The Facebook juggernaut shows little sign of slowing down. Last week, the social network posted an impressive 138 per cent increase in second-quarter income. About 62 per cent of Facebook's ad revenue now comes from advertising on mobile devices, which this year is expected to eclipse newspapers, magazines and radio in the U.S. for the first time, according to eMarketer.
However, it already accounts for 80 per cent of Twitter’s ad revenue.
The rise in the importance of mobile advertising is not a surprise because, in the US, 78 per cent of Facebook users access the social platform through mobile devices. In the UK, this rises to 83 per cent of daily users.
Facebook and Twitter do not make up a large percentage of digital display (around 5 per cent) but they account for a larger percentage of mobile advertising (Facebook is around 17 per cent of the total). Twitter naturally has a head start as it began life more as mobile-based platform that desktop.
For many people, Facebook and Twitter, have become the entry points to navigate what is going on in the world, and they are doing this through their mobile devices.
There are other reasons for the increase in mobile revenues. Advertisers have now accepted the recent changes to the Facebook algorithm that meant that they had to pay to reach their own community as well as new people. Nestle is a good example of a major brand that has embraced the change.
Brands have also invested in mobile presences and know that mobile advertising via Facebook and Twitter is going to be critical in driving usage.
This was vital as Facebook is battling it out with Twitter to dominate share of mobile ad revenue. As banner advertising via trading desks becomes less effective, more money will move into Twitter and Facebook. App-installed ads have fuelled this for Facebook and both companies have made acquisitions and are building products to improve the way advertisers can leverage mobile.

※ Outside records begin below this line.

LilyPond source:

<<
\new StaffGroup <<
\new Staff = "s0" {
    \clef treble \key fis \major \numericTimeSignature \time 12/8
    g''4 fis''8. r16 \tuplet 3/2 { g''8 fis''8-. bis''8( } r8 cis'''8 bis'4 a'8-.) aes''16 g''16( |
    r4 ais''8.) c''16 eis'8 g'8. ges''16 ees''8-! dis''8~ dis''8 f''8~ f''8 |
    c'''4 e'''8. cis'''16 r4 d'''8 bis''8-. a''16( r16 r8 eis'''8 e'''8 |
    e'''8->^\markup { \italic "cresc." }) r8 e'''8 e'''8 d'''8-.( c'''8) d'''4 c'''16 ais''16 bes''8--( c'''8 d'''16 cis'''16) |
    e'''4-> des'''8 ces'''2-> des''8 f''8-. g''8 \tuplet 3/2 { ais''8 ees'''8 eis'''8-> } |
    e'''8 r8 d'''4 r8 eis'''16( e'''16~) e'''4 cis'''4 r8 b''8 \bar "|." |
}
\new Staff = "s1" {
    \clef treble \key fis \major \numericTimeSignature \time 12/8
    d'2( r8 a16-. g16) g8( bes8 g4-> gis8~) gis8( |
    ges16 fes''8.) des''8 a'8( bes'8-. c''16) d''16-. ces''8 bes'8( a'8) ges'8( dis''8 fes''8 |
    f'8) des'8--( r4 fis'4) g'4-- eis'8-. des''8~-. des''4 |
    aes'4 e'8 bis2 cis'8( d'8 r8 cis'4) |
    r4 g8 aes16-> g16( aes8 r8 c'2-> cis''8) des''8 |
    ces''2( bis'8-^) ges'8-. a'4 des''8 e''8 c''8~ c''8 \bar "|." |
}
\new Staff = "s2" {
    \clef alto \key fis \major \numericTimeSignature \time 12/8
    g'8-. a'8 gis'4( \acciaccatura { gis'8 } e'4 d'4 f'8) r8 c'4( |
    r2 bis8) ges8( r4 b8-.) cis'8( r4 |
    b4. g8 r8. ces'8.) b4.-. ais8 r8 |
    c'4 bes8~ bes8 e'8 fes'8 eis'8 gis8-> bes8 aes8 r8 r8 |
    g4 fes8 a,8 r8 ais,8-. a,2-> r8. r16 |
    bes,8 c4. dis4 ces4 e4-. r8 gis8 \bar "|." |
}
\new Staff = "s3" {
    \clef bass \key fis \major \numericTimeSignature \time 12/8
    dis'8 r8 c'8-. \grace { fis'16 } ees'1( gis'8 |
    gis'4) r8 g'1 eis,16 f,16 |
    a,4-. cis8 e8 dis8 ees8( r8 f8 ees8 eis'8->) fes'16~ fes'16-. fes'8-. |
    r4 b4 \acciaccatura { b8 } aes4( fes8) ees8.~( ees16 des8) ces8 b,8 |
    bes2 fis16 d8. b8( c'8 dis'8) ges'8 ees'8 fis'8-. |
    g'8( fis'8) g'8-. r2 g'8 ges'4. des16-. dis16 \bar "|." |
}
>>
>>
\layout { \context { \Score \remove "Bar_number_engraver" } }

For example, Twitter's TV Ad targeting product enables the targeting of people who are second screening. We are also starting to see Twitter become the default for driving real-time engagement with TV ads such as the recent one for Dawn of the Planet of the Apes, where people could comment via Twitter on the ad and those comments were pulled through into the next ad break.
As Facebook evolves, however, mobile advertising will become one strand of a broader strategy. The next big assault, from both Twitter and Facebook, will target brand budgets usually reserved for TV. Twitter’s ability to monetise Vine will be critical, as will Facebook’s with Instagram Video.
Facebook faces other challenges and, like Twitter, these relate to content and to proving ROI. Facebook has invested in market research data to prove the effectiveness of ads on its mobile platform. They have been successful, but there are still many sceptical advertisers out there.
Automated targeting of content will be critical. Brands will put pressure on the social networks to pull in more user data to marry up to customer data, adapt content accordingly and push it back out to the right people.
On ROI, Facebook and Twitter both must find ways to better leverage and connect the wealth of data they have and marry this to client data. The race is on to be the best at enabling advertisers to track user behaviour and demonstrate that exposure to content is driving a demonstrable return.